Em outro trecho, o conceito é apresentado de modo ainda mais explícito e concreto: ”O Vale do Ribeira é a região do Estado que ainda preserva a Mata Atlântica. Quem a preservou? Fomos nós, os moradores das Comunidades Tradicionais. Hoje somos penalizadas por isso. Os Indígenas estão sem terra; os Quilombolas e Caboclos são multados a toda hora; os Caiçaras estão sendo expulsos da Juréia; os Pescadores que vivem da pesca artesanal estão sendo engolidos pela pesca predatória. Enfim, somos tratados como invasores dentro da nossa própria casa (…) É urgente uma mudança de paradigma na política ambiental do Estado de São Paulo, caso contrário estamos fadados a uma grande limpeza étnica”.

Esta ideia desdobra-se numa crítica clara ao ambientalismo de fachada defendido pelas autoridades estaduais: “O Governo e muitas Entidades Ambientalistas querem transformar o Vale do Ribeira num grande ‘palco’ para que os turistas que por aqui passarem possam usufruir da grande beleza natural, mas esquecem que há séculos vivem aqui as Comunidades Tradicionais responsáveis pela preservação dessa natureza e que devem ser tratadas com dignidade e não como invasoras”.

Avança, a seguir, para reivindicações concretas: “que o sistema de coivara que as Comunidades Tradicionais sempre utilizaram e que comprovadamente protege a fertilidade da terra seja reconhecido legalmente como uma forma de conservação ambiental”. [Por coivara, designa-se a queima de pequeníssimas extensões de mata, para roçar e plantar arroz, feijão, milho, mandioca. A prática, utilizada desde antes da chegada dos europeus, implica rodízio da terra, permitindo descanso. O não uso de fertilizantes químicos e inseticidas permite que o solo se recupere logo].

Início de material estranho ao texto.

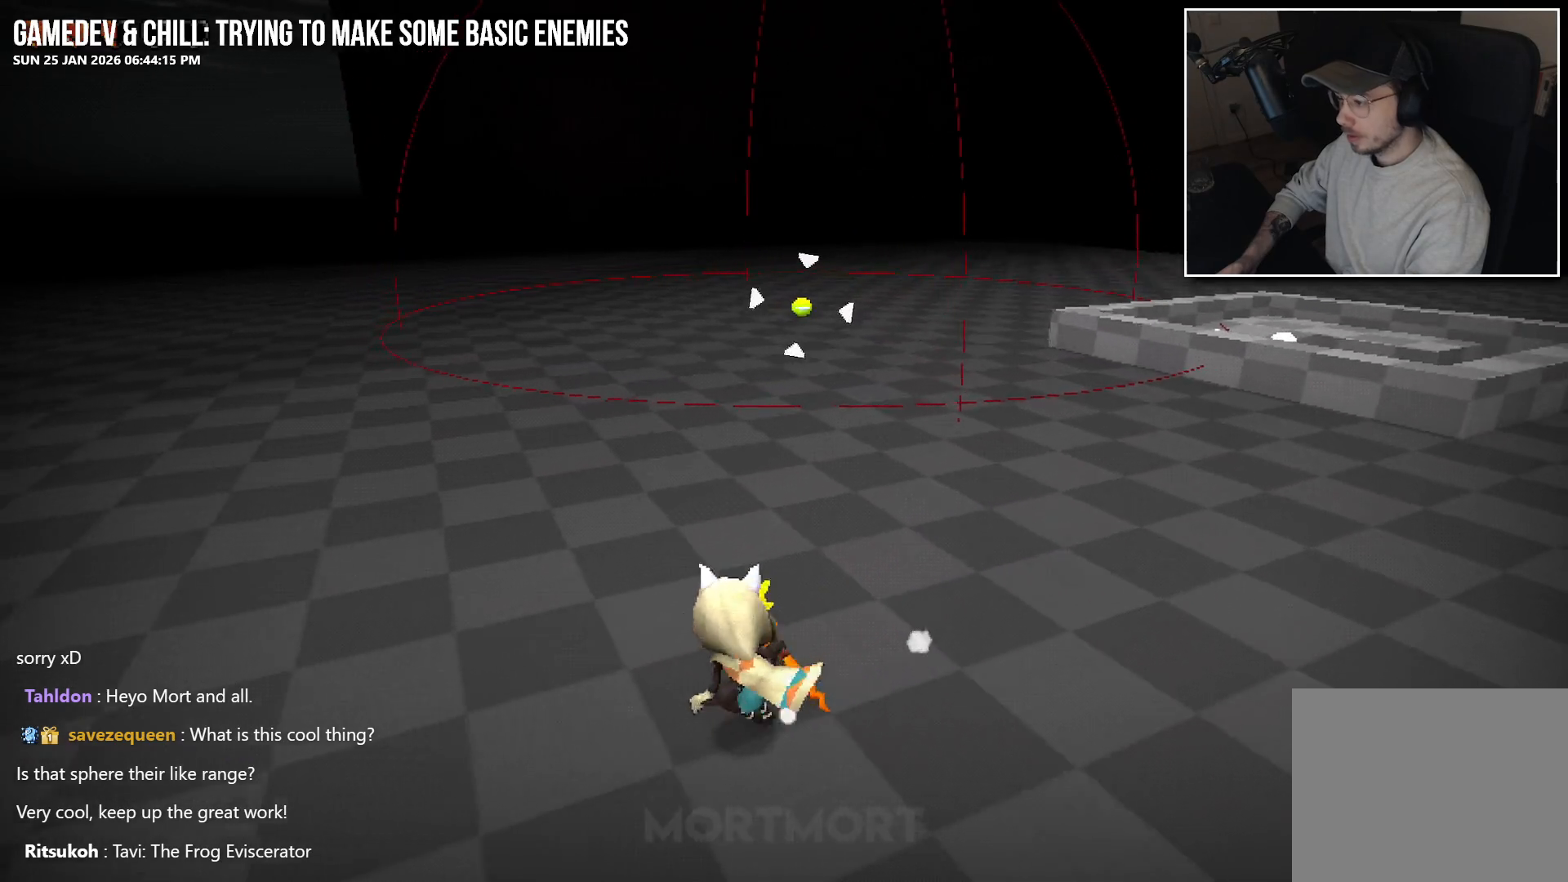
{"buttons": [], "left_stick": "left", "right_stick": "center", "events": []}
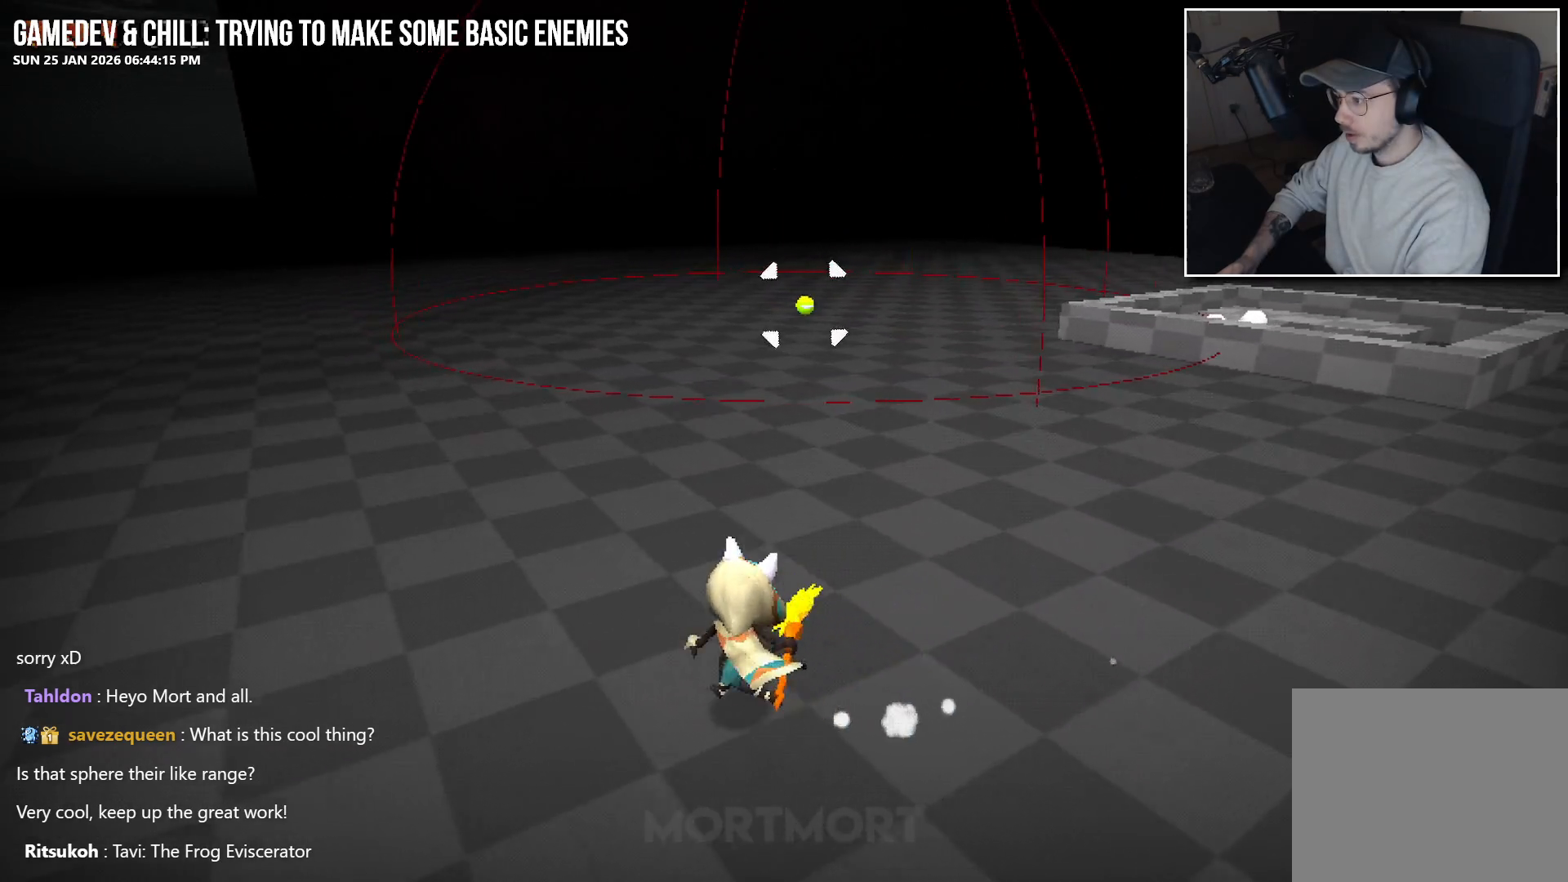
{"buttons": [], "left_stick": "center", "right_stick": "center", "events": [[283, "left_stick", "center"]]}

A esperança que morre no veto do ex-governador à lei ambientalista surge num elemento novo. As comunidades tradicionais já vão além da simples luta por direitos históricos. Ainda que em esboço, indicam o desejo de um novo projeto sustentável. Querem acesso a energia elétrica e se apropriar das conquistas contemporâneas. Debatem estas questões tendo como princípio a preservação da Mata Atlântica. Lançaram as sementes, falta cultivar os frutos.